Bringing Forward Collision Warnings to our open source self-driving car
At comma.ai we are building openpilot, open-source software that can drive your car. Right now support includes Toyotas with TSS-P, the Honda Civic and CR-V (with Honda Sensing) and Acura ILX. In this post, I will describe how we built the Forward Collision Warning (FCW) system in openpilot. (note: the human was driving in all footage below)
Our openpilot community also ported openpilot to a bunch of other cars, including a variety of Toyotas, Hondas, pre-autopilot Teslas and the Chevy Volt. This makes openpilot compatible with 5 out of the 10 most sold cars in the US in 2017. Currently, openpilot is a level 2 system and provides better lane keep assist and adaptive cruise control than the system that ships with the car. Also openpilot keeps improving with every update.
This makes openpilot compatible with 5 out of the 10 most sold cars in the US in 2017.
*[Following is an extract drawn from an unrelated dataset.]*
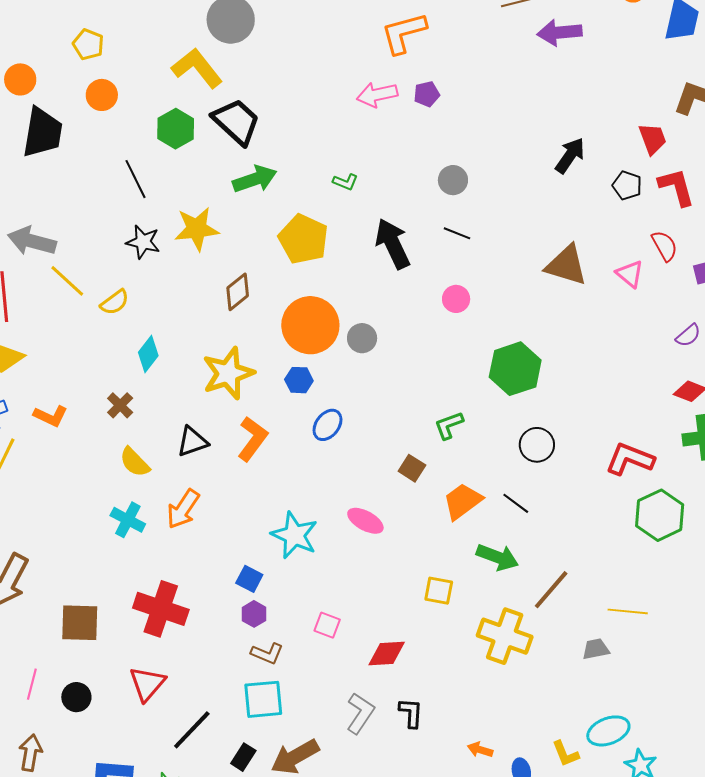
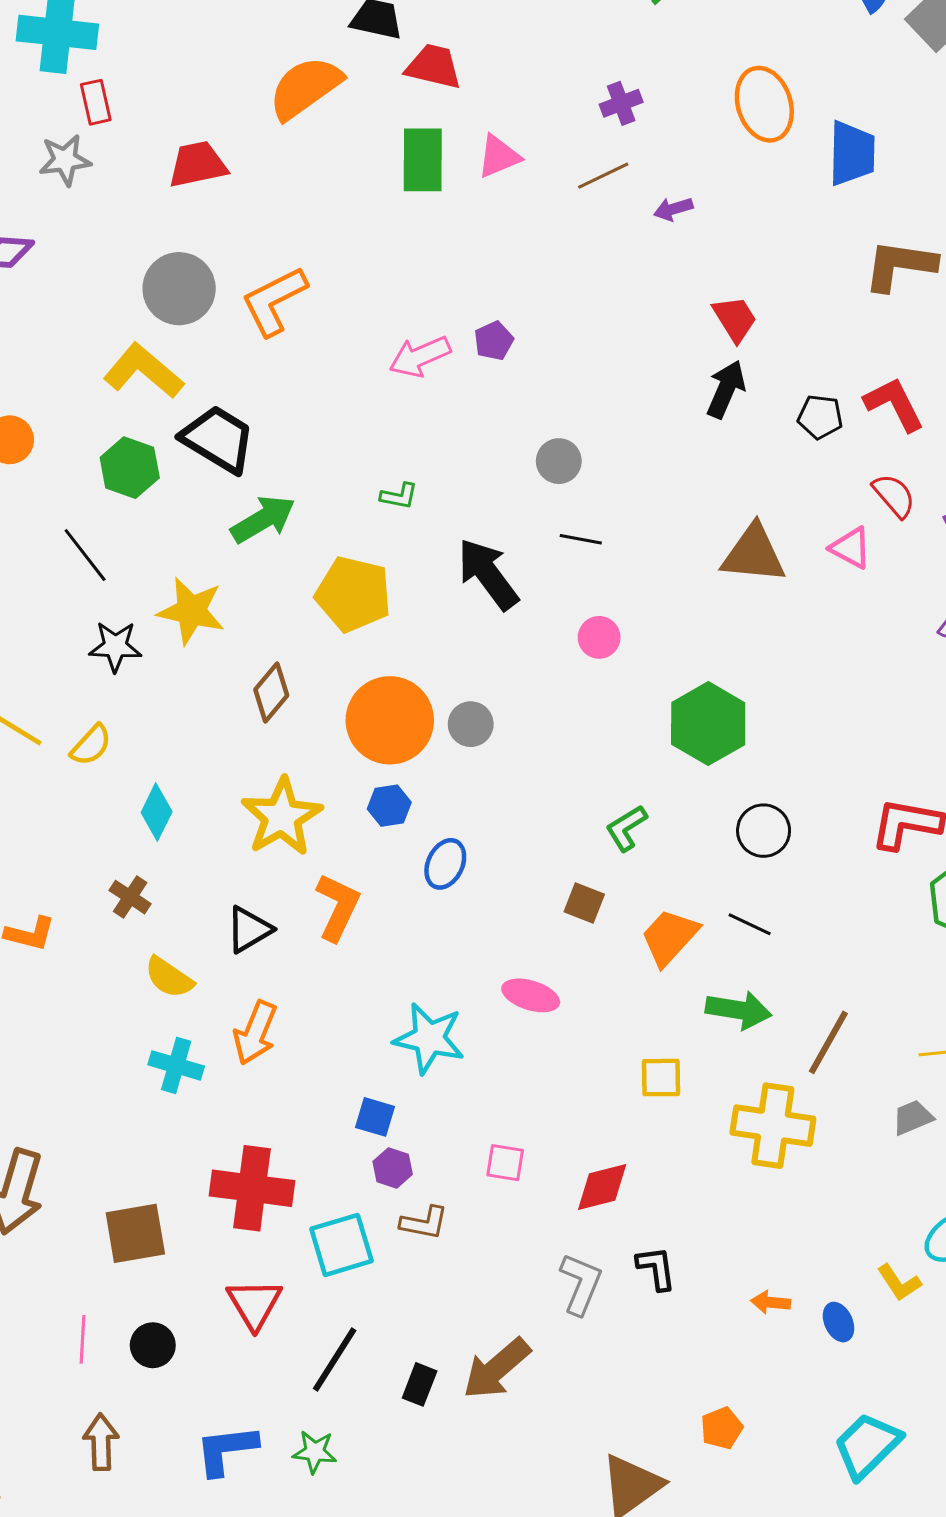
orange L-shape: (404, 33) -> (274, 301), moved
purple arrow: (560, 33) -> (673, 209), size x0.6
red trapezoid: (653, 139) -> (735, 319), moved
yellow star: (197, 229) -> (191, 611), turned 30
cyan square: (263, 699) -> (341, 1245), moved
Each week, our fleet of openpilot users sends back hundreds of hours of video paired with sensor data from their car and EON. We use this data to train our neural networks, create accurate maps and reverse engineer more CAN bus signals. But this data can be used for much more than learning how to drive.
Having access to all these miles of driving data enables us to quickly develop new algorithms. Using our infrastructure, we can simply run our algorithms on all historical data. We don’t need to deploy our software in ‘shadow mode’ and wait weeks for a result. This gives us very good estimates on how well our system behaves, how many warnings were generated and how many of those were false positives.
What is an FCW?
In short, you want to get a warning when you have to decelerate quickly in the near future. This can happen because the car in front of you starts braking suddenly, or when the driver is not paying attention and gets very close the other car. The FCW system will then sound loud beeps and show a sign on the dashboard. Warning the user early can greatly increase the time the user has to respond and avoid a collision. According to [Lee et al., 2002] an FCW system can reduce rear-end collission by up to 80.7%.
An FCW system can reduce rear-end collision by up to 80.7%.
When searching for events where an FCW should trigger, we look for a maneuver where the car brakes with deceleration of 3 m/s² for at least 1 second. With this level of braking you go from 65 mph to a full stop in about 10 seconds. On the other hand, every warning generated by the system which is not followed by at least 2 m/s² deceleration is considered a false positive.
During our search, we are interested in three types of events: an FCW followed by braking (true positive), FCW not followed by braking (false positive) and braking not preceded by an FCW (false negative).
We’d like to minimize the false negatives, while still being careful not to generate too many false positives. After too many false positives the user will not trust the system anymore, or worse: turn the system off. We decided that a ratio of 1 false positive per 2 true positives is acceptable.
To trigger an FCW at the right moment we need to predict if any hard braking is required in the near future. Luckily, for our Adaptive Cruise Control, we used model predictive control to build an advanced planner which calculates the desired speed trajectory for the next 10 seconds. This uses an optimization algorithm, based on radar and vision information of the lead car (e.g. relative position and speed) and speed and acceleration of your own car.
This optimization algorithm tries to keep the car out of the ‘danger zone’ of the lead car, while minimizing passenger discomfort by acceleration and jerk. This ‘danger zone’ is defined as the distance in which the driver has less than 1.8 seconds to avoid a collision if the lead car would suddenly start braking very hard. According to [Zhang, Antonsson & Grote 2006],1.8 seconds should give most drivers enough time to react
This optimization runs 20 times per second and generates a speed and acceleration trajectory. If this trajectory contains a deceleration that is significantly lower than our current deceleration, we know hard braking is required in the near future and it is time to warn the driver.
This optimization runs 20 times per second and generates a speed and acceleration trajectory.
However, just using this trajectory would generate a lot of false positives. There are a lot of situations where a human drivers enter the danger zone while this is still pretty safe. For example, this happens when the driver is about to change lanes. By running the algorithm on a lot of data we were able to come up with conditions to filter these false positives, while still keeping most of the useful warnings.
We ran our algorithm on a subset of our driving data since June 2017, about 6400 hours of driving. By changing parameters we found a tuning that resulted in 625 successful warnings and 246 false positives. There were 7531 false negatives, but most of those didn’t warrant an FCW (e.g. hard braking for a red light). This means our target of 1 false positive per 2 real warnings is reached and the system can be shipped.
Of course, the development of the FCW system is not finished, because there are still situations where the system did not trigger a warning when it should have. By collecting more data and spending more time on this problem we can improve the performance over time.
Additionally, we could train a neural network based on raw camera images and feed this as an extra input to the FCW system. Alternatively we could train a net to decide whether to trigger an FCW based on the available metrics, instead of manually selecting the features for which we trigger.
However, data already shows the current system has the potential to improve the safety of our users. And unlike most of the systems built by car manufacturers, we have the ability to roll out over-the-air updates with system improvements.